The 2 files have been downloaded from a remote URL using PHP curl (http://php.net/manual/en/book.curl.php). The files were downloaded on different days, but I believe the content has not changed, including any of the markup. The purpose of the application is actually to determine whether there were changes or not.
The file sizes are identical; both 358,341 bytes. A visual inspection of the content shows them to be identical.
To make sure there are no differences in the markup or other contents I’ve used DiffMerge on my local machine and it’s reporting that the files are identical.
However, when I ssh into a centOS server and do a comparison, it’s showing the following from running
diff file1.html file2.html
12159,12161c12159,12161 < < < --- > > > 12163,12172c12163,12172 < < < < < < < < < < --- > > > > > > > > > > 12174c12174 < --- >
When I look at those line numbers in a text editor there are no noticeable differences.

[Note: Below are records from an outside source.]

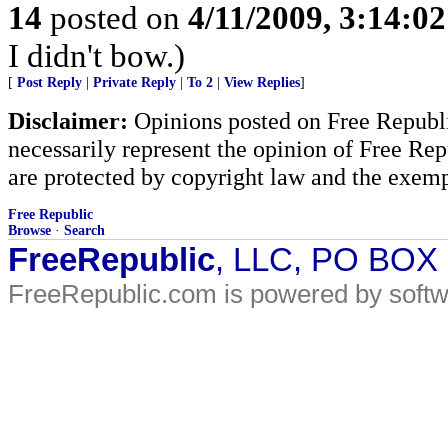
14
posted on
4/11/2009, 3:14:0
I didn't bow.)
[
Post Reply
|
Private Reply
|
To 2
|
View Replies
]
Disclaimer:
Opinions posted on Free Republic
necessarily represent the opinion of Free Rep
are protected by copyright law and the exemp
Free Republic
Browse
·
Search
FreeRepublic
, LLC, PO BOX
FreeRepublic.com is powered by soft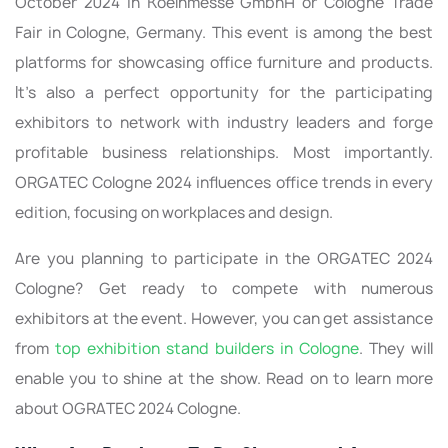
October 2024 in Koelnmesse GmbhH or Cologne Trade
Fair in Cologne, Germany. This event is among the best
platforms for showcasing office furniture and products.
It's also a perfect opportunity for the participating
exhibitors to network with industry leaders and forge
profitable business relationships. Most importantly.
ORGATEC Cologne 2024 influences office trends in every
edition, focusing on workplaces and design.
Are you planning to participate in the ORGATEC 2024
Cologne? Get ready to compete with numerous
exhibitors at the event. However, you can get assistance
from
top exhibition stand builders in Cologne
. They will
enable you to shine at the show. Read on to learn more
about OGRATEC 2024 Cologne.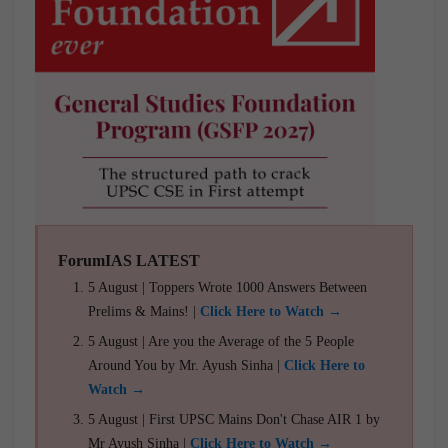
ForumIAS LATEST
5 August | Toppers Wrote 1000 Answers Between
Prelims & Mains! |
Click Here to Watch →
5 August | Are you the Average of the 5 People
Around You by Mr. Ayush Sinha |
Click Here to
Watch →
5 August | First UPSC Mains Don't Chase AIR 1 by
Mr Ayush Sinha |
Click Here to Watch →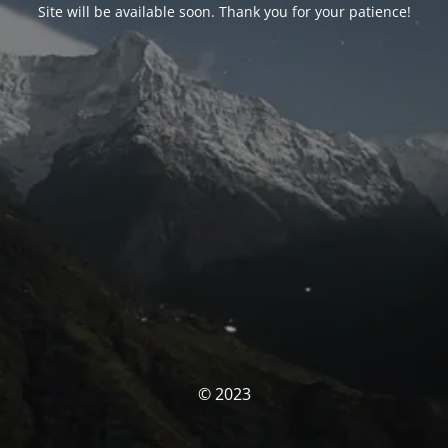
Site will be available soon. Thank you for your patience!
© 2023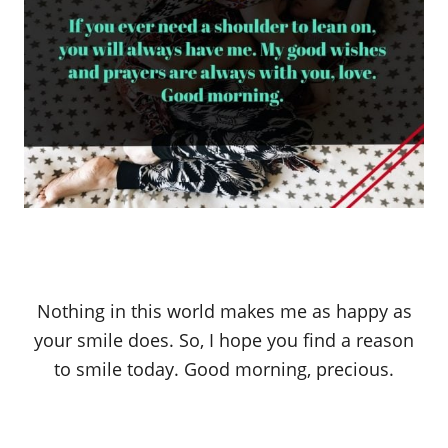
Nothing in this world makes me as happy as
your smile does. So, I hope you find a reason
to smile today. Good morning, precious.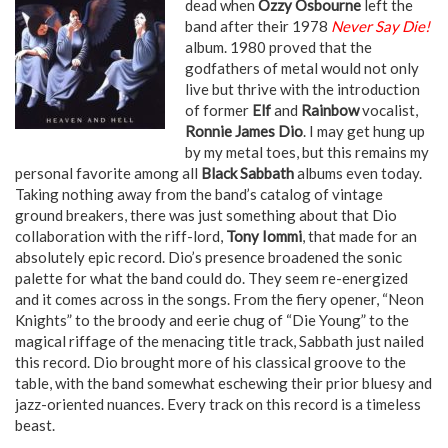
dead when
Ozzy Osbourne
left the
band after their 1978
Never Say Die!
album. 1980 proved that the
godfathers of metal would not only
live but thrive with the introduction
of former
Elf
and
Rainbow
vocalist,
Ronnie James Dio
. I may get hung up
by my metal toes, but this remains my
personal favorite among all
Black Sabbath
albums even today.
Taking nothing away from the band’s catalog of vintage
ground breakers, there was just something about that Dio
collaboration with the riff-lord,
Tony Iommi
, that made for an
absolutely epic record. Dio’s presence broadened the sonic
palette for what the band could do. They seem re-energized
and it comes across in the songs. From the fiery opener, “Neon
Knights” to the broody and eerie chug of “Die Young” to the
magical riffage of the menacing title track, Sabbath just nailed
this record. Dio brought more of his classical groove to the
table, with the band somewhat eschewing their prior bluesy and
jazz-oriented nuances. Every track on this record is a timeless
beast.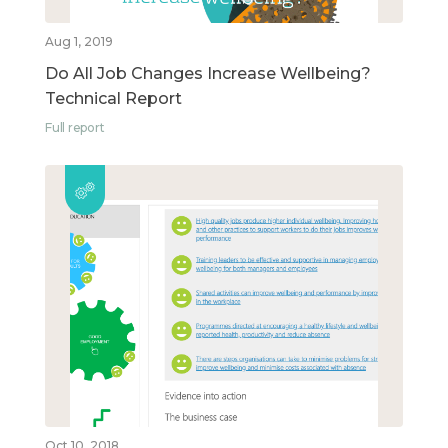
Aug 1, 2019
Do All Job Changes Increase Wellbeing?
Technical Report
Full report
Oct 10, 2018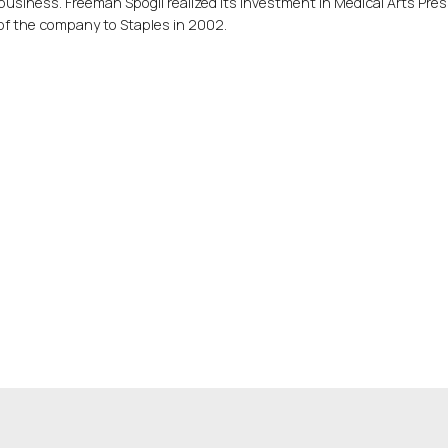
business. Freeman Spogli realized its investment in Medical Arts Pre
of the company to Staples in 2002.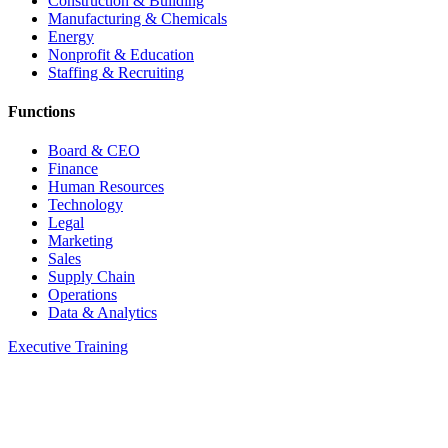
Construction & Building
Manufacturing & Chemicals
Energy
Nonprofit & Education
Staffing & Recruiting
Functions
Board & CEO
Finance
Human Resources
Technology
Legal
Marketing
Sales
Supply Chain
Operations
Data & Analytics
Executive Training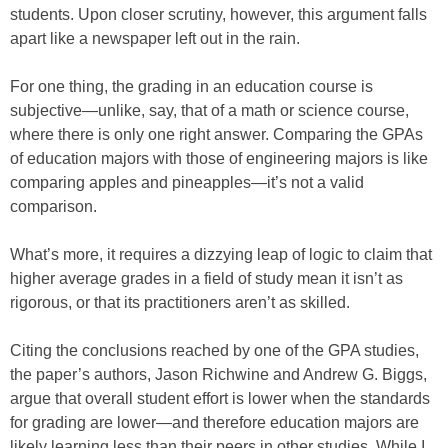
students. Upon closer scrutiny, however, this argument falls
apart like a newspaper left out in the rain.
For one thing, the grading in an education course is
subjective—unlike, say, that of a math or science course,
where there is only one right answer. Comparing the GPAs
of education majors with those of engineering majors is like
comparing apples and pineapples—it’s not a valid
comparison.
What’s more, it requires a dizzying leap of logic to claim that
higher average grades in a field of study mean it isn’t as
rigorous, or that its practitioners aren’t as skilled.
Citing the conclusions reached by one of the GPA studies,
the paper’s authors, Jason Richwine and Andrew G. Biggs,
argue that overall student effort is lower when the standards
for grading are lower—and therefore education majors are
likely learning less than their peers in other studies. While I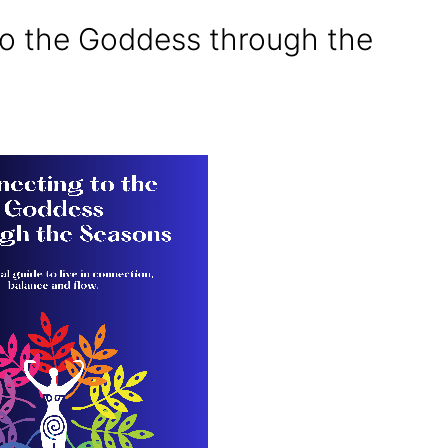
o the Goddess through the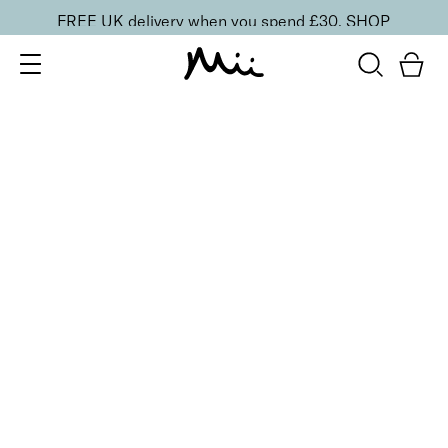
FREE UK delivery when you spend £30.
SHOP
SORT BY
Newest
Recommended
FILTERS
Price Low to High
Price High to Low
CLEAR ALL
13 shades
HydraBoost Lip Lover Lipstick
Dahlia
£
20.00
Hyaluronic Acid enriched, volume-boosting lipstick
Quick buy
BACK TO TOP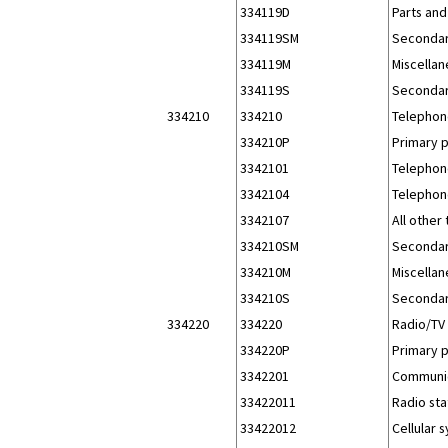
334119D
Parts and
334119SM
Secondar
334119M
Miscellan
334119S
Secondar
334210
334210
Telephon
334210P
Primary 
3342101
Telephon
3342104
Telephon
3342107
All other
334210SM
Secondar
334210M
Miscellan
334210S
Secondar
334220
334220
Radio/TV
334220P
Primary 
3342201
Communic
33422011
Radio sta
33422012
Cellular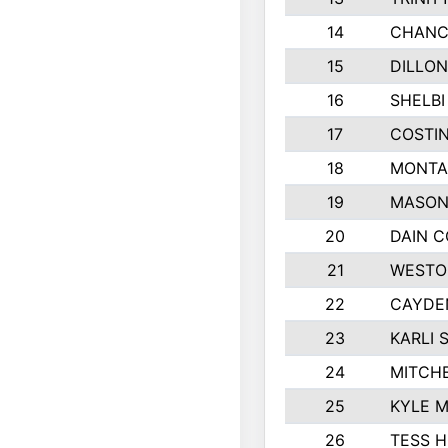
14
CHANC
15
DILLON
16
SHELBI
17
COSTIN
18
MONTA
19
MASON
20
DAIN 
21
WESTO
22
CAYDE
23
KARLI 
24
MITCH
25
KYLE 
26
TESS 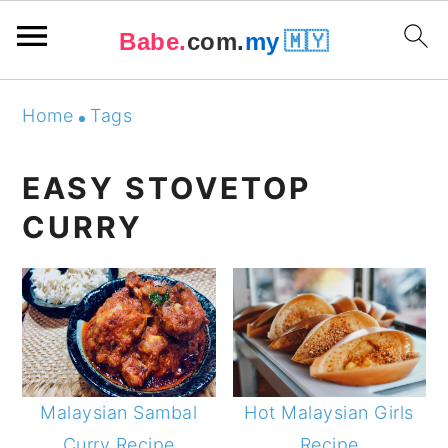
Babe.
com.
my
🇲🇾
Skip
Skip
Skip
Skip
Home
Tags
to
to
to
to
primary
main
primary
footer
EASY STOVETOP
navigation
content
sidebar
CURRY
Malaysian Sambal
Hot Malaysian Girls
Curry Recipe
Recipe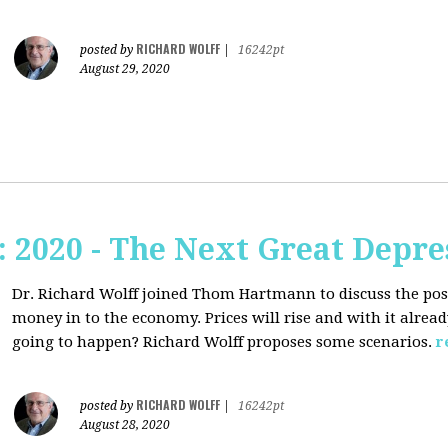
RICHARD WOLFF
posted by
|
16242pt
August 29, 2020
2020 - The Next Great Depre
Dr. Richard Wolff joined Thom Hartmann to discuss the pos
money in to the economy. Prices will rise and with it alrea
going to happen? Richard Wolff proposes some scenarios.
r
RICHARD WOLFF
posted by
|
16242pt
August 28, 2020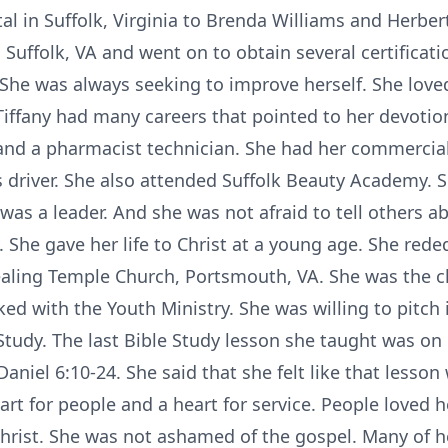
al in Suffolk, Virginia to Brenda Williams and Herbe
 Suffolk, VA and went on to obtain several certificati
She was always seeking to improve herself. She love
Tiffany had many careers that pointed to her devotio
t and a pharmacist technician. She had her commercial
s driver. She also attended Suffolk Beauty Academy. 
as a leader. And she was not afraid to tell others ab
 She gave her life to Christ at a young age. She reded
ling Temple Church, Portsmouth, VA. She was the ch
ed with the Youth Ministry. She was willing to pitch
Study. The last Bible Study lesson she taught was on
Daniel 6:10-24. She said that she felt like that lesson
art for people and a heart for service. People loved 
hrist. She was not ashamed of the gospel. Many of he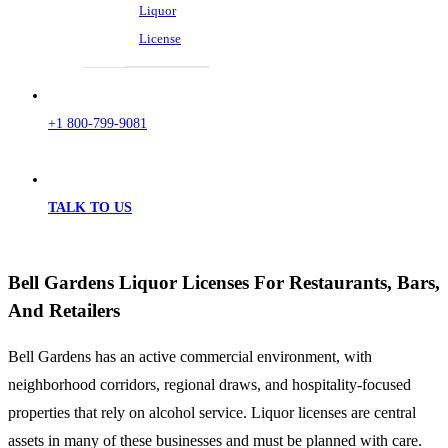
Liquor
License
+1 800-799-9081
TALK TO US
Bell Gardens Liquor Licenses For Restaurants, Bars,
And Retailers
Bell Gardens has an active commercial environment, with
neighborhood corridors, regional draws, and hospitality-focused
properties that rely on alcohol service. Liquor licenses are central
assets in many of these businesses and must be planned with care.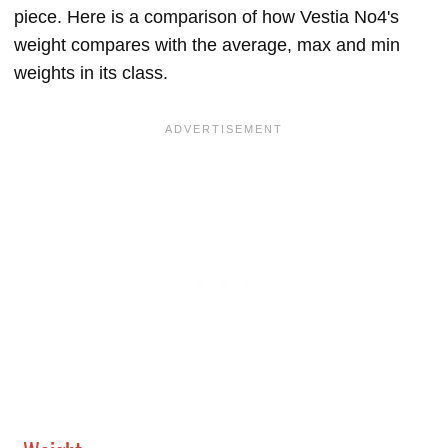
piece. Here is a comparison of how Vestia No4's
weight compares with the average, max and min
weights in its class.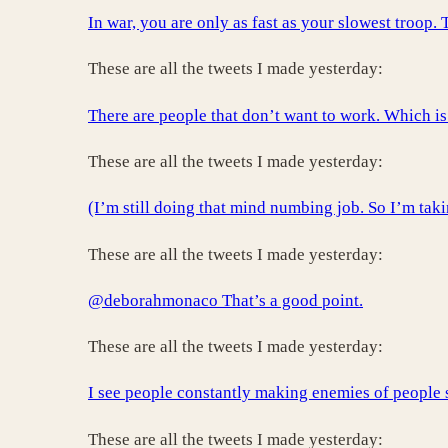
In war, you are only as fast as your slowest troo
These are all the tweets I made yesterday:
There are people that don’t want to work. Which is 
These are all the tweets I made yesterday:
(I’m still doing that mind numbing job. So I’m tak
These are all the tweets I made yesterday:
@deborahmonaco That’s a good point.
These are all the tweets I made yesterday:
I see people constantly making enemies of people s
These are all the tweets I made yesterday: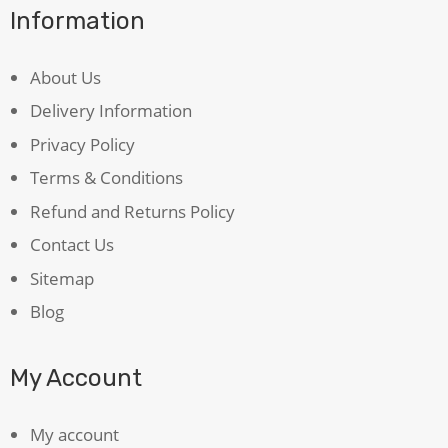
Information
About Us
Delivery Information
Privacy Policy
Terms & Conditions
Refund and Returns Policy
Contact Us
Sitemap
Blog
My Account
My account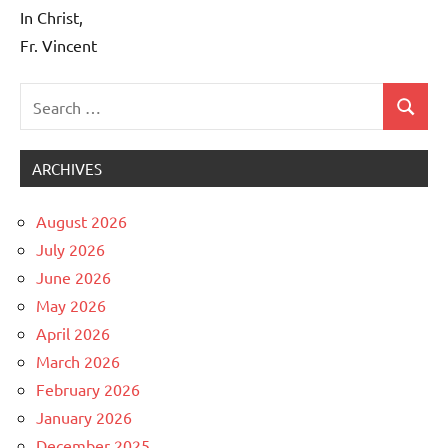
In Christ,
Fr. Vincent
Search
Search
Uncategorized
for:
ARCHIVES
August 2026
July 2026
June 2026
May 2026
April 2026
March 2026
February 2026
January 2026
December 2025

What does this output actually mean?
I’ve also used a web-based diff tool, https://github.com/chrisboulton/php-diff, which is reporting exactly the same line numbers as being different. However the output when viewed in “side by side” mode (
file2.html) is exactly the same!
Does anyone have any ideas how to debug this or what the issue may be? The files were downloaded using the same script and method in both instances and, as far as I know, there’s no encoding differences.